The best responses to my prior question might help you out. One was that whoever placed that person in the room would be responsible for them until you can get to them.

But, that will not help you if you get something like I did last week. I was paged overhead by the charge nurse, while I was attending to a critical patient. I came out of that patient's room to be told "Person just syncopized in the waiting room, take care of him...I don't know his name...think he c/o SOB" She pointed over to a man slumped in a wheelchair, left in the hall just outside of the room at the opposite end of the ER. Mind you, in the amount of time it took to go over and page me & then wait for me to come out of the room, this man could have been put in the bed and not dumped outside of it. Now, because of this tactic she used, I became responsible for the patient who happened to be an acute GI bleed, unstable (he coded) & needing 6 units PRBC just to keep him alive for surgery. Of course, my other 7 patients, including the other ICU admit, were neglected. I didn't get one bit of nursing related assistance, even after overhead paging for help. Residents and med students had to actually come to help. I charted something to the effect of: As per charge nurse instructions, pt left & found unconcious in wheelchair outside room @ 1300...attempted x 8 to page for assistance, MDs aware... The assistant manager later handed me back my notes and told me to revise them. Of course, I said no-so I found that the whole record disappeared upon transport to the OR. After that episode, another patient's visitor came over to me with a cup of coffee and tried to comfort me for what he (and my other patient's) had seen what I went through-----HOW SAD IS THAT.

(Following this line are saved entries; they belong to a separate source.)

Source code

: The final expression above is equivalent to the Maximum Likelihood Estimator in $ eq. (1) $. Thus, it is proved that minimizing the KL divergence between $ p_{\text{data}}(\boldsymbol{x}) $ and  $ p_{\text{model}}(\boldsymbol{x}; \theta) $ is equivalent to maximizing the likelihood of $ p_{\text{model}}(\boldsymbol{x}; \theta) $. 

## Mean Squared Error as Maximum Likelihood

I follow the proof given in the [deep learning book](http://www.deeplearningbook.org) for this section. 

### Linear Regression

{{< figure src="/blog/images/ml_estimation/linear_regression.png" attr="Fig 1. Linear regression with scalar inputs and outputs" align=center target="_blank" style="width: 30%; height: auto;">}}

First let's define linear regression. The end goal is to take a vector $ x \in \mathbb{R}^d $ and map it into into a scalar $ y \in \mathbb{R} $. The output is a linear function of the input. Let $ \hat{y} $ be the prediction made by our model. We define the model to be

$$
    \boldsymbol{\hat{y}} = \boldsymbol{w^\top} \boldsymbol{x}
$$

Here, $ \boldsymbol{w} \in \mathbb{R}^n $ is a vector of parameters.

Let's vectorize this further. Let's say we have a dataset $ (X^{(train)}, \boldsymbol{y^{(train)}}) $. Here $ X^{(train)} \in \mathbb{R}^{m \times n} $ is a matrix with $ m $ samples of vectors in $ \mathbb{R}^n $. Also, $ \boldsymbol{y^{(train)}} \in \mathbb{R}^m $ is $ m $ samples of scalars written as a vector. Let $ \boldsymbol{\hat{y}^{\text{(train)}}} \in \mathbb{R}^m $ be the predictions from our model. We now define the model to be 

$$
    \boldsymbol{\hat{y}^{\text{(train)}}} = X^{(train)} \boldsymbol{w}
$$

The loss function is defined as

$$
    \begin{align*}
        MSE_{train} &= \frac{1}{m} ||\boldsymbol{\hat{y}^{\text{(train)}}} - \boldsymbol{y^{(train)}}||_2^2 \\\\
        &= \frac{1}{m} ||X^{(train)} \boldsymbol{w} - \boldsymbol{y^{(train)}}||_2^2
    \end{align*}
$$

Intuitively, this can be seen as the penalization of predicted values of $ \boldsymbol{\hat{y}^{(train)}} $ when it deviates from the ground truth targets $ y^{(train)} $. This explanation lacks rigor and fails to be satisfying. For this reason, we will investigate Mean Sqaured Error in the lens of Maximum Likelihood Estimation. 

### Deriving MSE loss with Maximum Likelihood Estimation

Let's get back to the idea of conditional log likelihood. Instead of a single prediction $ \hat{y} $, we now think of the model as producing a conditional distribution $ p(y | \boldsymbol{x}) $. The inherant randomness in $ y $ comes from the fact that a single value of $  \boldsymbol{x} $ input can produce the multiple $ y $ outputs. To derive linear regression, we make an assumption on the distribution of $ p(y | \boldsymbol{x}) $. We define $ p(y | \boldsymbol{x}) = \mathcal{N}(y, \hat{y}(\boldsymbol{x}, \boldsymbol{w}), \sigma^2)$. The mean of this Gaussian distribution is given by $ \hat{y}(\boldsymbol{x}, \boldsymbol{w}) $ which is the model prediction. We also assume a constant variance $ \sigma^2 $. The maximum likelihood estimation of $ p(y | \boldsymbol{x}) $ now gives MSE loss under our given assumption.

So, I can only adivise you to make plans to leave that place because it will only get worse. They will find a way around things to make sure that the patient becomes your legal responsibility. Thank goodness I have and patients who would be kind enough to come to my defense if I were to be accused of malpractice for a set-up event.

Specializes in Tele, Acute.

Sorry about above, tried to quote, just a little upset.

Specializes in ER/Trauma.

Yeah, unfortunately those were all of my patients at the same time...

Thankfully, most of them were hemodynamically stable so I was able to care for the sick ones first.. I was stuck with the conscious sedation and my 80 yr old ETOH withdrawal (+ 100 other things wrong with him) started going into DTs so I got orders for him and another RN medicated him while I was putting the little girl under...

Yes I had some sick patients, but I was most concerned about the 80 yr old ETOH withdrawal/electrical burn/shoulder dislocation/hyponatremia and the one s/p open hysterectomy with a temp of 40 tympanic and tachy... those were the ones that really concerned me.. The T12 fx MAEW had no complaints, my colon CA/SBO was stable, i had a pt with draining breast abscess that was stable.. the 13 yr tib/fib fx was stable... my abd pain/nausea was stable.. and all the other people with less serious complaints such as toothache and headache were all stable =)

I could NOT have done it without help from the other nurses I was working with...

Thanks for all of yalls responses.. I appreciate it!!